Jeudi, le juge Jean-Philippe Robitaille a reporté sine die l’audition de la requête présentée par l’avocat de Mathieu Joncas, Me Olivier Desjardins, et a indiqué qu’il userait « de ses pouvoirs de gestion de l’instance » pour fixer les dates du procès à la prochaine audience de gestion, prévue le 26 mai. Les parties estimaient en préparation que le procès pourrait durer de deux à trois mois.
Ce report change le rythme du dossier, mais pas sa portée. La mise en accusation des suspects remonte à juin 2024, alors que le scandale de Desjardins avait déjà été dévoilé au grand jour en 2019. Le procès Portier est maintenant appelé à examiner, devant tribunal, des allégations qui ont déjà fait vaciller la confiance autour de la gestion de données sensibles d’un des plus grands réseaux financiers du Québec.
Dans sa requête, Me Olivier Desjardins soutient que Mathieu Joncas, Sébastien Boulanger-Dorval, Jean-Loup Masse-Leullier, François Baillargeon-Bouchard, Laurence Bernier et Charles Bernier ont pu être identifiés en 2019 en raison de fuites policières présumées. Il demande un arrêt des procédures en faisant valoir que la poursuite des procédures et la tenue du procès « mineraient l’intégrité du système de justice ».

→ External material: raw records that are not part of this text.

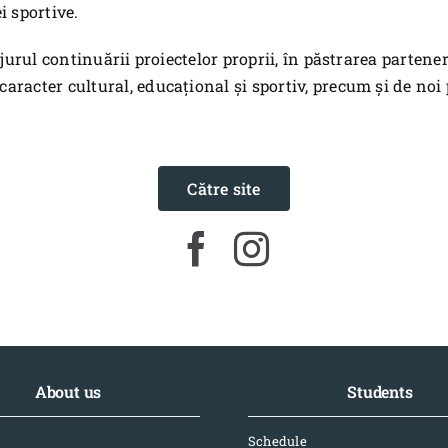
i sportive.
 jurul continuării proiectelor proprii, în păstrarea partene
aracter cultural, educațional și sportiv, precum și de noi 
Către site
About us
Students
Schedule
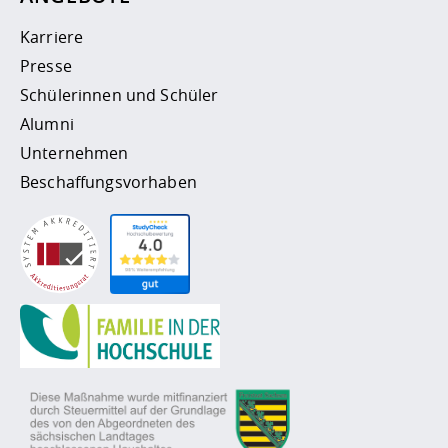
Karriere
Presse
Schülerinnen und Schüler
Alumni
Unternehmen
Beschaffungsvorhaben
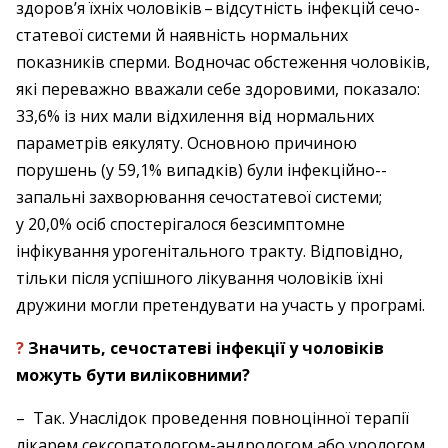
здоров’я їхніх чоловіків – ​відсутність інфекцій сечо­
статевої системи й наявність нормальних
показників сперми. Водночас обстеження чоловіків,
які переважно вважали себе здоровими, показало:
33,6% із них мали відхилення від нормальних
параметрів еякуляту. Основною причиною
порушень (у 59,1% випадків) були інфекційно-­
запальні захворювання сечостатевої системи;
у 20,0% осіб спостерігалося безсимптомне
інфікування урогенітального тракту. Відповідно,
тільки після успішного лікування чоловіків їхні
дружини могли претендувати на участь у програмі.
?
Значить, сечостатеві інфекції у чоловіків
можуть бути виліковними?
– Так. Унаслідок проведення повноцінної терапії
лікарем сексопатологом-­андрологом або урологом,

L’avocat va plus loin et écrit que « La médiatisation de l’enquête et l’inaction complète de l’État afin d’empêcher la diffusion de ces informations privent les accusés de leur droit d’être présumés innocents ». Cette ligne de défense place le tribunal devant une question délicate: si les motifs du report prolongent l’attente des accusés, ils évitent aussi que la requête ne soit tranchée avant que la preuve soit entendue au fond.
Le juge Robitaille a dit que les motifs de sa décision seraient dévoilés à une date ultérieure. En attendant, le dossier avance vers le 26 mai, où doivent être fixées les dates d’un procès qui, selon les estimations déjà sur la table, pourrait occuper la salle d’audience pendant deux à trois mois.